§ AUFGABE A
Tausche im Textauszug "Bediener" gegen "Maschinenführer" aus. Schreib dann alles von "wenn ich fragen" bis hinunter zu "die Schalthistorie nachzuvollziehen." mit dieser Änderung ab.

§ TEXTAUSZUG
Suche anhand der ID:


----------



## vollmi (8 Juli 2019)

ioStart schrieb:


> ja mit den ID`s wirds kniffliger. Man muss diese gezielt suchen. Wir geben im Meldungstext immer einen Bezug zur Maschinen-einheit an. Damit lässt sich Verwendungsstelle stark eingrenzen



Ich übergebe dem Meldetext den Instanznamen des Bausteins. Damit ist der Fehler dann recht gut zuzuordnen.

Was mit aber von ProgrammAlarm zu Prodiag umschwenken ließ, ist die geringe Anzahl ProgramAlarm die gleichzeitig aufgerufen werden können.
Bei einer 1512sp z.B. 300 gleichzeitiger Meldungen. Da ich aber ja nicht nur Alarme generiere sondern auch Betriebsmeldungen gibt (Schütz ein, Schalter Hand etc.) sind auch bei kleinsten Programmen schnell die anzahl Meldungen überschritten. Alternierendes Meldungen generieren geht ja auch nicht so ohne weiteres, weil man ja nicht abfragen kann, wie viele ProgrammAlarm schon laufen.

mfG René


----------



## ioStart (8 Juli 2019)

hallo vollmi

wenn ich fragen darf: was bezweckt ihr damit, wenn ihr Betriebsmeldungen dieser Art realisiert? Ein Logging für Auswertungen?
Bei unseren Maschinen legen wir viel wert darauf, dem Bediener möglichst wenige Meldungen zeitgleich anzuzeigen. Das bedeutet, dass eventuelle Folgefehler von beispielsweise einem Motorschutz-Alarm ausgeblendet/gesperrt werden

Gruß
ioStart


----------



## vollmi (8 Juli 2019)

Betriebsmeldungen landen natürlich nicht im Alarm/Störmeldebild. Aber sie können in einem Separaten Historikfenster dargestellt werden. Wir nutzen das vor allem bei Anlagen ohne übergeordnete Bedienung um die Schalthistorie nachzuvollziehen.

Beispiel:
Spannungsaufall Anlagenweit. das ist eine hochpriorisierte Alarmmeldung die dem Betreiber angezeigt wird.
Der Ausfall der Rios wird aber mit einem anderen Filter dargestellt (ebenfalls hochpriore Alarmmeldung). Das sind zwar Folgefehler, man will aber durchaus wissen wann die USV derselben die Grätsch gemacht haben.
Dass dann aber die Reservebeleuchtung angegangen ist, die normalerweise nur in der Nacht leuchtet, das ist nur eine Betriebsmeldung. Man kann aber später nachsehen ob diese Beleuchtung die als einzige über Notnetz verfügt auch wirklich Tagsüber wegen Stromausfall angegangen ist.
Im Fehlerfall kann man auch nachsehen ob der Trafoschütz auch wirklich abgeschalten hat BEVOR der Bypassschütz reingegangen ist.


----------

§ BEREITGESTELLTE DATEN
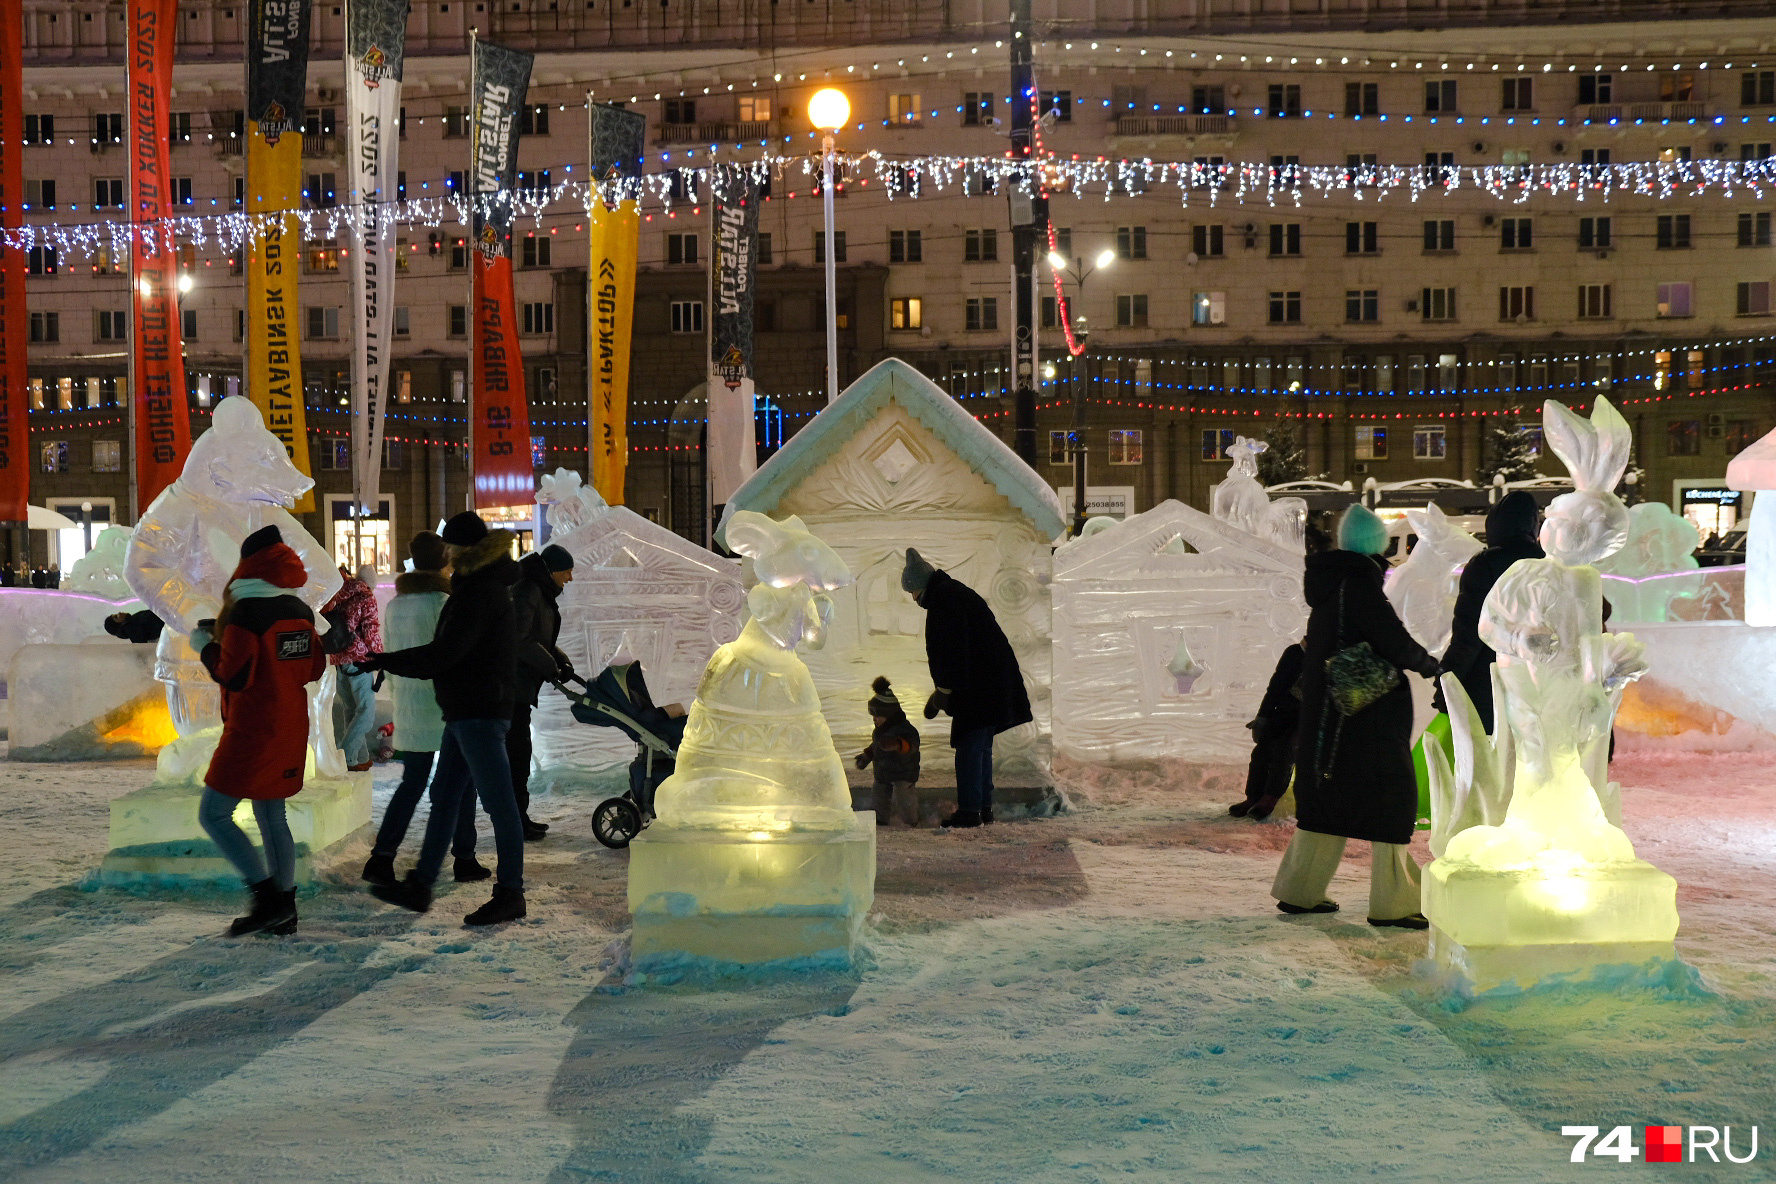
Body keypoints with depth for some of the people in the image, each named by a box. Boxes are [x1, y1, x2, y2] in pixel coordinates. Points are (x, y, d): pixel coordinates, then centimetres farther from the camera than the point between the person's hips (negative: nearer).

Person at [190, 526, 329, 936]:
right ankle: (284, 911, 17)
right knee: (272, 817, 15)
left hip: (251, 731, -8)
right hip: (291, 729, 8)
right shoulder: (300, 611, 6)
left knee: (213, 814, -1)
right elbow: (314, 668, 13)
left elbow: (234, 675, -18)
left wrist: (205, 647, -2)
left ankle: (268, 896, -7)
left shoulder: (245, 612, -16)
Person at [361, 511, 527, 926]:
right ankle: (420, 885, 19)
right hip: (466, 712, 11)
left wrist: (383, 661, -13)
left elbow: (443, 654, -21)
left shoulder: (480, 592, -16)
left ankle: (510, 893, 1)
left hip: (480, 713, -11)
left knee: (498, 802, -5)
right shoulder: (483, 586, 17)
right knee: (444, 796, 13)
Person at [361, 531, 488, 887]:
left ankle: (381, 857, 3)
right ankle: (465, 860, 10)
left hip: (408, 707, 6)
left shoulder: (395, 604, 8)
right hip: (446, 706, -6)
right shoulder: (443, 602, -13)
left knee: (412, 782, 12)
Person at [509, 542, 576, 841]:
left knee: (517, 752, 14)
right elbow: (519, 639, -22)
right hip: (511, 684, -10)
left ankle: (519, 818, 21)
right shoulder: (527, 591, -15)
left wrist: (561, 660, 7)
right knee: (517, 751, -7)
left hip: (519, 684, 10)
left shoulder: (542, 592, 17)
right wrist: (551, 666, -14)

§ AUFGABE B
Gib bitte alles ab der Zeile mit "right knee: (444, 796, 13)" bis hinunter zur letzten Datenzeile unverändert wieder, beide Enden eingeschlossen.

§ ERGEBNIS A
wenn ich fragen darf: was bezweckt ihr damit, wenn ihr Betriebsmeldungen dieser Art realisiert? Ein Logging für Auswertungen?
Bei unseren Maschinen legen wir viel wert darauf, dem Maschinenführer möglichst wenige Meldungen zeitgleich anzuzeigen. Das bedeutet, dass eventuelle Folgefehler von beispielsweise einem Motorschutz-Alarm ausgeblendet/gesperrt werden

Gruß
ioStart


----------



## vollmi (8 Juli 2019)

Betriebsmeldungen landen natürlich nicht im Alarm/Störmeldebild. Aber sie können in einem Separaten Historikfenster dargestellt werden. Wir nutzen das vor allem bei Anlagen ohne übergeordnete Bedienung um die Schalthistorie nachzuvollziehen.

§ ERGEBNIS B
right knee: (444, 796, 13)
Person at [361, 531, 488, 887]:
left ankle: (381, 857, 3)
right ankle: (465, 860, 10)
left hip: (408, 707, 6)
left shoulder: (395, 604, 8)
right hip: (446, 706, -6)
right shoulder: (443, 602, -13)
left knee: (412, 782, 12)
Person at [509, 542, 576, 841]:
left knee: (517, 752, 14)
right elbow: (519, 639, -22)
right hip: (511, 684, -10)
left ankle: (519, 818, 21)
right shoulder: (527, 591, -15)
left wrist: (561, 660, 7)
right knee: (517, 751, -7)
left hip: (519, 684, 10)
left shoulder: (542, 592, 17)
right wrist: (551, 666, -14)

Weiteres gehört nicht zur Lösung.